Да, это он помнил. А потом резко потянуло в сон, голова стала тяжелой и…

А вот после этого уже провал.

Все это время Мартин отчего-то думал, что его арестовали, чтобы не мешался под ногами, чтобы выиграть время, пока он взаперти — боги знают для чего, но тем не менее. А оказалось, его посадили под замок только для того, чтобы, когда за ним придут, он не смог оказать сопротивления и улизнуть, как это случилось в лесу.

Чай, чтоб его. Ну конечно!

Чертов чай, который не пах ничем. С первого же приема пищи в камере Март выливал это пойло в канализацию. Не то чтобы что-то подозревал, просто не хотел пить эту дрянь со странным осадком. А оказалось…

Случилось бы то, что случилось, в первую же ночь после его ареста, выпей он «чай» сразу? Наверняка.

Захотелось выругаться вслух, смачно и грубо. Но голос не слушался, а тела все так же словно не существовало.

И паника теперь совершенно бессмысленна, потому что ему точно не отрубили голову, а он не ослеп и не получил неожиданный паралич — всего лишь руны. Кто-то усыпил его, пoхитил и нанес руны — рядом, либо прямо на тело или одежду. И пока этот кто-то не порвет рунную цепь, можно пытаться кричать или биться в безмолвной истерике — ничего не помоҗет.

А ещё Мартин вдруг вспомнил, что не только читал о таких рунах в запретных книгах, но и слышал однажды об их применении своими ушами: один из сообщников Виты на допросе рассказывал, что как-то раз она оплела ими предателя, и тот лежал посреди лагеря в окружении кучи людей, но никого не слышал и не видел, пока не умер от голода и жажды.

С губ сорвался нервный, обреченный и до отвращения беззвучный смешок.

Если это все-таки его сестра, и она его не добьет, то ему впору пойти и повеситься на дверях гильдии, как та обезумевшая от горя вдова.

Потому что он идиот.

* * *

Мартин не знал, сколько так просидел. Просидел же?

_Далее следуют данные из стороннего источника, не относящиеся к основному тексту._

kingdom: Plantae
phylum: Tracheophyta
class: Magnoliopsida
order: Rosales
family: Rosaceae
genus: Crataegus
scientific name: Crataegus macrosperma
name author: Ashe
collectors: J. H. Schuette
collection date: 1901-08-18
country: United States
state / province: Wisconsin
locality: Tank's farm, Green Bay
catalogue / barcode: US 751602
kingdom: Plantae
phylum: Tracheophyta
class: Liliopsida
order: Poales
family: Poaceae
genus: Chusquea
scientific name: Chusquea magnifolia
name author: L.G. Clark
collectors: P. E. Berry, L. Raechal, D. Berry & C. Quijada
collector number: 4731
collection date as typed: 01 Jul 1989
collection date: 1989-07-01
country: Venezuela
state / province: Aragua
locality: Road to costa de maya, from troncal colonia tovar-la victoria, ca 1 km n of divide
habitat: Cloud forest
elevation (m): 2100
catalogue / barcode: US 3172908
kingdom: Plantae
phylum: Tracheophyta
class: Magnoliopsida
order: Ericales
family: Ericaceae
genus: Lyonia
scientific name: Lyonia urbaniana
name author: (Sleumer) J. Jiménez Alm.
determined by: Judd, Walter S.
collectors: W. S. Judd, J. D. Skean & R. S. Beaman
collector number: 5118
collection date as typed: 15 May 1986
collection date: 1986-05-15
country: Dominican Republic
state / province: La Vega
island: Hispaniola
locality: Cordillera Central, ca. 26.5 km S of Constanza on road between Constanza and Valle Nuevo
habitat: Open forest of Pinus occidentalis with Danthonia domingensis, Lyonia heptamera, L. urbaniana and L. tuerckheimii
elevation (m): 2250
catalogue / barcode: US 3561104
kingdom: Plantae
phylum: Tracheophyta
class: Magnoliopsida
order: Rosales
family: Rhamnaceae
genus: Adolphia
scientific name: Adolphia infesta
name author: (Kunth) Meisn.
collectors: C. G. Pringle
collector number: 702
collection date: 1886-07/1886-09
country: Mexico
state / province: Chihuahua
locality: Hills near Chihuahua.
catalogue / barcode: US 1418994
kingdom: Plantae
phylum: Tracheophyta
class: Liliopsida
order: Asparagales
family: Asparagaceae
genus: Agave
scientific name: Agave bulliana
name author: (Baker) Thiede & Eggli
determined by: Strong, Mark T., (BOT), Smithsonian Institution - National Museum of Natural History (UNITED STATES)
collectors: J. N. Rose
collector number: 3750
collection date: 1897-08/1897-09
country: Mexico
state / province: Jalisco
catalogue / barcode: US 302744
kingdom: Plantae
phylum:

Тело не ощущалось, а глаза ничего не видели, тем не менее под затылком не было твердой поверхности и он свободно мог повернуть голову из стороны в сторону. Значит, сидел? Стоял?

В любом случае прошло не меньше нескольких часов, когда щеки снова коснулся сквозняк, а далекие голоса вернулись. Правда, вернулись, как и прежде — каким-то невнятным гулом, в котором невозможно было разобрать слов.

Кто-то оказался совсем рядом — Март снова ощутил двиҗение воздуха. А затем чья-то рука надавила ему на затылок, вынуждая склонить голову к груди, и холодные пальцы коснулись шеи сзади; потерли, убирая с кожи руну.

А в следующую секунду мир вокруг вернулся, наполнился светом, звуками и запахами: в нос ударила вонь плесени и затхлого воздуха, послышались шаги и мужские голоса. Подбородок упирался в грудь, а волосы, растрепавшись, завесили лицо, поэтому, когда Март открыл глаза, взгляд уперся в пуговицу рубашки — он действительно сидел, судя по всему, на cтуле с руками, заведенными за спинку. Но, несмотря на то что ощущения в теле отсутствoвали напрочь, само оно было на месте, в прежней одежде и, на первый взгляд, без каких-либо увечий.

А потом обладатель холодных рук, держащийся позади и потому не попадающий в зону видимости, больно впился пальцами в волосы на затылке, заставляя запрокинуть голову назад.

По глазам резанул свет висящего совсем рядом на стене факела. Мартин моргнул, привыкая к свету, а когда вновь распахнул глаза, наконец рассмотрел склонившееся над ним лицо…

Волосы-спиральки, высокие скулы, темные миндалевидные глаза и большой тонкогубый рот, искривленный в самодовольной, сытой, как у кошки, улыбке.